Traveling tips, tricks, advice and what not to do.
Traveling tips, tricks, advice and what not to do
As you can see from a lot of my hubs, I travel quite a bit. Possibly I can share some of my experiences with you.
Planning the trip
- The first rule of any vacation is planning. You need to start off with a few simple lists:
- Where are you going? Make a list of your destinations.
- How long do you intend to be away? State the number of days
- What mode of transport do you plan on using
- How long will the traveling take? Add this to your total holiday days above
- Where do you intend staying e.g. hotel, camping ground etc.
- What do you intend spending per day? Break this down into overnight costs, meals, sundries (don’t forget tips) transport at your destination. Scenic trips etc.
Now that you have basic plan you can do some research. Using Google, or some other search engine get information about your destination. Find out about hotels, guest houses and alternative accommodation. Lastminute.com is a good site for hotels. Go to the airline websites if you are flying and compare prices. Ensure the dates and times of travel match your planned itinerary. Ensure that you allow adequate transfer time if you are changing planes. It is a good idea to stay with one airline (and it’s affiliate operations) for the duration of your trip. This makes luggage transfers much easier. You can simply book luggage to your final destination
Be aware of weight restrictions and the restrictions on gels, liquids and aerosols that may be taken on board with your hand luggage. Don’t put jewelry, watches, electronic goods (cell phones) or laptops into your luggage. Carry these on board.
Now book your flights and accommodation on the web. Tip find the hotels on the websites and contact them directly and compare their walk in prices against the web specials, you may get some surprises.
Visa and travel documents.
If you are raveling abroad, make sure that you know the visa and health certificate (inoculation) requirements. Log on to the countyweb sites and get visa requirements and download visa application forms. These are great timesavers.
Ensure your passport is valid for at least two months after the trip. Make sure you have at least two or three empty pages in your passports. Some countries may deny you entry even if you have a valid visa and the space requirement is not met. Ensure you have adequate health, travel and disaster insurance. You never know what can happen.

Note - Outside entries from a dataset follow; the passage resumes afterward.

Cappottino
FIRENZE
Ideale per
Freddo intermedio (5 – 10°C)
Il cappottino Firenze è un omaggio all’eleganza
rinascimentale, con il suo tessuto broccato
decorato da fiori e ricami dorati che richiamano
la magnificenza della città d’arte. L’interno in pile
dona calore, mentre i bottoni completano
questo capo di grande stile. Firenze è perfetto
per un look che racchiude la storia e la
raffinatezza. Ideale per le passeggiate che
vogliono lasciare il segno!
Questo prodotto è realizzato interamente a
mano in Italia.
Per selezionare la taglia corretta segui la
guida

Ensure that your service provider has service in the countries where you will be traveling. Find out the best deals on roaming rates or buy a pay as you go (prepaid) card) in the countries in which you travel. Divert your phone to messaging so that you do not pay for received calls and leave a message asking your callers to text you (much cheaper) and you can reply on your prepaid card. or by texting , if you wish to.
Travelling in Europe
If you plan on visiting a number of countries in Europe, the most economical and comfortable way to do this is by buying a Eurail pass. This is valid for a period, or a number of trips anywhere in the European Union, Switzerland and Ireland. It is not valid in England. It also covers some boat trips up the Rhine and is excellent value for money.
Eating in Europe
Bear in mind you pay extra for outside seating, tablecloths and bread. It is cheaper to eat and drink standing up at the counter. If you want a decent size cup of coffee ask for American coffee. Read the menus and pricing outside the restaurant to ensure that you can afford it. Pay particular attention to service charges (included or not included). If you want a fair priced meal and coffee go to a Macdonald’s or a Burger King. I know, I know you would prefer to eat and drink in a chintzy little café but do what you can afford.

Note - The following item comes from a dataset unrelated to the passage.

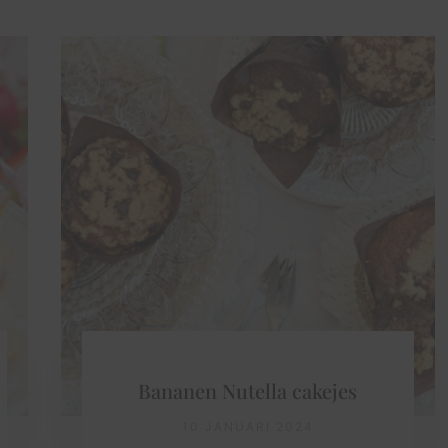
Bananen Nutella cakejes
10 JANUARI 2024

Walk in hotels are often cheaper than the internet. The local information bureau generally gives you good priced hotels and guest houses. The IBIS group is well priced. Airports at weekends tend to have specials. Business areas on week ends have specials. Cafes and bistros near railway stations have the best priced food. Go to a supermarket for rolls, cheeses and wines for a snack.
Public transport is great , busses, underground and railway are the best and cheapest means of transport. Buy day passes or return fares. Buy from the automatic ticket dispenser. It accepts credit cards and has a British flag to enable you to transact in English. Use your credit card (you can use local currency, if you have. Keep very little cash and don’t offer to ay in dollars. You will generally pay too much. Have a calculator handy for currency conversions. Use on line booking and pre-boarding over the internet for flights. This works well in most of Europe. Airport busses to the downtown area are often best. If there are 2 or more of you with lots of luggage a taxi may be worthwhile considering.
When using a taxi’ ask the three important questions:
· Do you speak English? (it is difficult to argue about fares if you don’t have the language!)
· Do you know where this is (preferably a printout or a business card (of the hotel, restaurant or whatever?
· How much? (before you get in) remember they may charge more for luggage.
Most countries have ATM’s draw as much cash as you need and don’t keep lots of cash on you. You tend to spend easier without keeping track of how much it is really costing you.
That’s about it then. But despite careful planning the fun is till in the trip,
Oh by the way buy a copy of Lonely Planet or Lets Go! These are invaluable sources of information and are generally very reliable!